§ SOURCE EXTRACT:
◆ ◆ ◆ ◆ ◆

Speaker 1:Yeah, I love that. I think one of the things that is so complicated about being in vendor land or being that CFO as a vendor you have such limited data right You're seeing generic POS reporting and who knows about influence and so D&H and yourself, anthony, being able to provide that extra level of granularity that helps people understand really what's going on in the market, because it's easy to bash vendors but it's a really hard place to be when you don't know exactly what's going on.
Speaker 2:Correct. And I think the other part of that too is with our approach we really try to align to the market trends and how are we enabling our partners to monetize that effectively and anticipate future trends? So again, when we're coordinating with our vendor partners, it's really about how do we keep those solutions to market, deliver that in a two motion to them, how do we bridge the gap and make sure that they can have a strong, efficient with motion and then the through motion? So we provide all of those through channel marketing automation tools to allow them whether that's a kit, you know, a social post or a full stack marketing kinds of your services to allow partners to do that with their limited resources.

◆ ◆ ◆ ◆ ◆

§ MATERIAL SHOWN:
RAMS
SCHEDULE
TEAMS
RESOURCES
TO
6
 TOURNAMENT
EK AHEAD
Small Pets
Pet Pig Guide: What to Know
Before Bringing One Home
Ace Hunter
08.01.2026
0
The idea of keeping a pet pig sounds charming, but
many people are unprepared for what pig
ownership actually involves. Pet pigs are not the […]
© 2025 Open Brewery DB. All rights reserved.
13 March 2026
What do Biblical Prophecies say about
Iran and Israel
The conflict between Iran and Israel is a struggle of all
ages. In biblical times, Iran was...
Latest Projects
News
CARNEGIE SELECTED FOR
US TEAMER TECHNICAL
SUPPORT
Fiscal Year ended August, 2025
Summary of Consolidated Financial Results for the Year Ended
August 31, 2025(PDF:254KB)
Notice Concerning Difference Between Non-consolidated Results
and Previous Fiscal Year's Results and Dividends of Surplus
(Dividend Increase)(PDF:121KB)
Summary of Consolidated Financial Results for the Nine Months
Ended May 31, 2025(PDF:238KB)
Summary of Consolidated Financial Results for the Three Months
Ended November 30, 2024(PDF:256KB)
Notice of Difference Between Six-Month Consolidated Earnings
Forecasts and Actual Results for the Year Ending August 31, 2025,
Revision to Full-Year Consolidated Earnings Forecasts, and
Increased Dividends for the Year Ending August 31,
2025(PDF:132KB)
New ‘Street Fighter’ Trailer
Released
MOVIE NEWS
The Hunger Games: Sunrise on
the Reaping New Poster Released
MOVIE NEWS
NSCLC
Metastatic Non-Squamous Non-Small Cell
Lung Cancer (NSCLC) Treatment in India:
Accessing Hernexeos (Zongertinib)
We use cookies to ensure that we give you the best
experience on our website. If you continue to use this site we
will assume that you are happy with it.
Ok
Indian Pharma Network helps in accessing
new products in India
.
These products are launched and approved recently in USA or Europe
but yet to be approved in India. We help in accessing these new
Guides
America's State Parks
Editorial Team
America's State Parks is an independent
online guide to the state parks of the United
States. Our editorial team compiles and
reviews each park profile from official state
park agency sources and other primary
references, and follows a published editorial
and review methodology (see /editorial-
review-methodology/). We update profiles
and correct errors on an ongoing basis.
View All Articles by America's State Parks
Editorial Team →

◆ ◆ ◆ ◆ ◆

§ EXERCISE GOAL:
Do these statements agree with the conversation transcript? Answer yes or no for each, quoting the deciding words.
(a) Speaker 1 says a vendor works with limited data.
(b) Speaker 2 says the channel marketing automation tools are meant for partners with large resources.
(c) Speaker 1 says it is easy to criticize vendors.

§ COMPLETED EXERCISE:
(a) Yes: "you have such limited data"
(b) No: "to allow partners to do that with their limited resources"
(c) Yes: "it's easy to bash vendors"